Поняв, что каждая новая фраза лишь усугубляет ситуацию, сотрудница польских авиалиний сомкнула ярко-алые уста, давая понять, что больше не произнесет ни слова. Поняв, что ответа не будет, Даша выругалась на трех языках и отошла от стойки. Она вернулась в кресло, которое уже успела возненавидеть каждым сантиметром седалища.

Хорошо одетый пожилой мужчина, подброшенный ударной волной, недовольно скосился. Тем не менее он приподнял шляпу и слегка поклонился:

– Млада пани…

– Простите. – Какие же поляки все-таки галантные… – Простите, если потревожила вас. Обычно я веду себя более сдержанно.

Мужчина ответил дежурной улыбкой, но издерганная транзитными проблемами пассажирка восприняла обыкновенную вежливость за сочувствие и принялась делиться с первым встречным, ни в чем не виновным человеком своими невзгодами.

– Вы не поверите, – сообщила она без всякого перехода, – но я сижу в этом аэропорту уже больше пяти часов. – После чего выдержала долгую паузу, позволяя собеседнику задать вопрос.

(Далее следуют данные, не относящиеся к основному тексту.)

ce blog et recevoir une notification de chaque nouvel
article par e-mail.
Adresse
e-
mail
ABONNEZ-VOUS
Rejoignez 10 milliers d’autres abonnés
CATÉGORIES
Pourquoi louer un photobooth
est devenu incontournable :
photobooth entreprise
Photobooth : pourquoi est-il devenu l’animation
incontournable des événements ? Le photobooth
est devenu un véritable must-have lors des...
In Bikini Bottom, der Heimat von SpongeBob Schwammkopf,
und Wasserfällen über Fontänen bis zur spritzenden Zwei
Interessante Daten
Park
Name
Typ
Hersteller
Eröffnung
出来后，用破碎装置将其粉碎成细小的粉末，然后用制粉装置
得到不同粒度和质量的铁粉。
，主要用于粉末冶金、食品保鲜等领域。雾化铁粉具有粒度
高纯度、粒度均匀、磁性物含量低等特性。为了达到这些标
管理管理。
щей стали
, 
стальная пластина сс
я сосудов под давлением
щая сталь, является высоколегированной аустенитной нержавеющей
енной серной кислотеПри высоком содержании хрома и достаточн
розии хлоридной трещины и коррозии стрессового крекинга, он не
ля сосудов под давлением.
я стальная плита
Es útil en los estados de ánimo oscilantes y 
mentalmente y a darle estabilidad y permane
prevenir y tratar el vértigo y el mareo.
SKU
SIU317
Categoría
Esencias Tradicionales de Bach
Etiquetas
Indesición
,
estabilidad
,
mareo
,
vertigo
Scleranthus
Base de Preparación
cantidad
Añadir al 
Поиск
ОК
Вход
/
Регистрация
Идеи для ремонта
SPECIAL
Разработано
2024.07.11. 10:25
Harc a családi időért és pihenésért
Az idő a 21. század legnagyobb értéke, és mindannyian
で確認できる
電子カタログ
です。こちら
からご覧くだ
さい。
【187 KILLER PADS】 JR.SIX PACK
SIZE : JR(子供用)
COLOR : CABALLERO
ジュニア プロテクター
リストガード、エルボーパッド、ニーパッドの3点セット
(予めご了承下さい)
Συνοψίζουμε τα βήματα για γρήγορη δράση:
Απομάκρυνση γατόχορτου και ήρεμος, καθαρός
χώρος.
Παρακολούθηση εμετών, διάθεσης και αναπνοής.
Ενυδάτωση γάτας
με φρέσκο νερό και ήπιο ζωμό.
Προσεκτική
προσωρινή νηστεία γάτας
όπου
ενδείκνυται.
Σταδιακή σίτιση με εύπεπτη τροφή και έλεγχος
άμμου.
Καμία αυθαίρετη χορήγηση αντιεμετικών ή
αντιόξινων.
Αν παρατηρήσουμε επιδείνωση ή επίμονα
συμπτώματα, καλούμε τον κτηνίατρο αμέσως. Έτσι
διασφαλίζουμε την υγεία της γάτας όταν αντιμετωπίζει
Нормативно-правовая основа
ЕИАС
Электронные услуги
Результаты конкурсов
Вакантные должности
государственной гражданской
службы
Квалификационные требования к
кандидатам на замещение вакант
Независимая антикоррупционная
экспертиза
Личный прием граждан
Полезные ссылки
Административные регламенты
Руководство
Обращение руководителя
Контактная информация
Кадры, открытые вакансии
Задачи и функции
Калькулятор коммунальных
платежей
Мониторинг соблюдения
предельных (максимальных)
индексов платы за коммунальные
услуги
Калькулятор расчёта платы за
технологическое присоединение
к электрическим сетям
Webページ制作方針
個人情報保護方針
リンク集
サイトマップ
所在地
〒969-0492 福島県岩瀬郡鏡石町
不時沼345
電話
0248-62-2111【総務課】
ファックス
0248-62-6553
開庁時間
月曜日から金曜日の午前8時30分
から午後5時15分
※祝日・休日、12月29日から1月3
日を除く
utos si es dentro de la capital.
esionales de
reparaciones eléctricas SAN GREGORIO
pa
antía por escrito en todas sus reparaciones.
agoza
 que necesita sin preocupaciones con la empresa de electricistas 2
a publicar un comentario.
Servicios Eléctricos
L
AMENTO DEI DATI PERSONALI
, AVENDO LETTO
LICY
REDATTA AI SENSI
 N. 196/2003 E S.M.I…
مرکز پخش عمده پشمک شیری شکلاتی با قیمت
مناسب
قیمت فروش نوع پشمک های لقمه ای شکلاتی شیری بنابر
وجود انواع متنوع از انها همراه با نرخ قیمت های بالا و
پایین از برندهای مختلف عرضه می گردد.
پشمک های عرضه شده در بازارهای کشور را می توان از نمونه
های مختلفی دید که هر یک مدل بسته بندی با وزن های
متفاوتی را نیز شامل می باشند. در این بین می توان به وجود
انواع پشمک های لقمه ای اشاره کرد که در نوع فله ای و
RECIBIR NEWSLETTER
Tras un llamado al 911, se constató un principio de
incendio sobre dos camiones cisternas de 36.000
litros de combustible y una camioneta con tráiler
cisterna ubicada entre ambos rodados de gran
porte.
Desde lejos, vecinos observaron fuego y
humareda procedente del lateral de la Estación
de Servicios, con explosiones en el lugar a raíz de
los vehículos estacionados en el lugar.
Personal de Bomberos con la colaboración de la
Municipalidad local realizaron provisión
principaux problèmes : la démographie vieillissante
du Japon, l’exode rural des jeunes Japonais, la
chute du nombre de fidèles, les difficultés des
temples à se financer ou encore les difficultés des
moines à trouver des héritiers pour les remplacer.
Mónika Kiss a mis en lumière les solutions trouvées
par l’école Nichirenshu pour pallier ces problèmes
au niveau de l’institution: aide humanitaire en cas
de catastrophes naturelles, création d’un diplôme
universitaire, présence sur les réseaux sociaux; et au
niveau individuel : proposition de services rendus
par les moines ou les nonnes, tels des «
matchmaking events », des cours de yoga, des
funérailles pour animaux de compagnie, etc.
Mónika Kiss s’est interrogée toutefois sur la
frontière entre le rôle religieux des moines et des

К ее несказанному удивлению, вопроса не последовало. Обескураженная этим обстоятельством, Даша продолжила, может, чуть с меньшим энтузиазмом:

– Что-то случилось в этой чертовой Америке и самолет, на который я должна пересесть, завис. – Она снова помолчала. – Причем не в воздухе, как логично было бы предположить, а в каком-то непонятном аэропорту и…

– Я в курсе, пани, – кротко заметил мужчина. – Я тоже дожидаюсь этого рейса.

– В самом деле? – Даша посмотрела на человека по соседству с уважением. Нечасто встретишь настолько уравновешенный характер. – И вы так спокойно говорите об этом?

Поляк развел руками:

– Я медик, млада пани, хирург. В моей профессии эмоции противопоказаны.

– Хирург? – веснушчатое лицо исказила гримаса. Она снова вспомнила Юльку, страдающую от неизвестного заболевания. – Какой ужас…

– Почему ужас? – Поляк глянул недоуменно. – Извините, но я вас не понимаю. Я горжусь своей профессией и не знаю миссии благороднее.

– Да, да, конечно, – мысль снова скакнула в сторону. – С другой стороны, резать живых людей… Как-то противоестественно.

Возникающие в диалоге паузы заполнял громкий, хорошо поставленный голос из репродуктора: «Attention, please…»

– …не понимаю как можно резать живого человека…

– Если живых людей не резать, они очень быстро становятся мертвыми, – холодно парировал новый знакомый – Это, конечно, процесс более естественный, но по странному стечению обстоятельств большинство человечества предпочитает именно первый вариант.

– Тоже верно. – Даша задумчиво смотрела на табло. – А вы какой хирург?

Поляк сухо поджал губы:

– Я предпочел бы поговорить на другую тему.

Впервые за это тяжелое утро на бледных губах промелькнуло нечто похожее на улыбку.

– А хотите, я угадаю?

Поляк несколько удивился:

– Попробуйте.

– Вы женский врач.

Незнакомец удивился еще больше:

– Да, но… Как вы догадались?

– Очень просто, – Даша прищурила один глаз. – У меня друг – стоматолог.

– Стоматолог? – На лице случайного знакомого обозначился напряженный поиск причинно-следственной связи. – Простите, но я не понял. Ваш друг сказал, что я женский врач?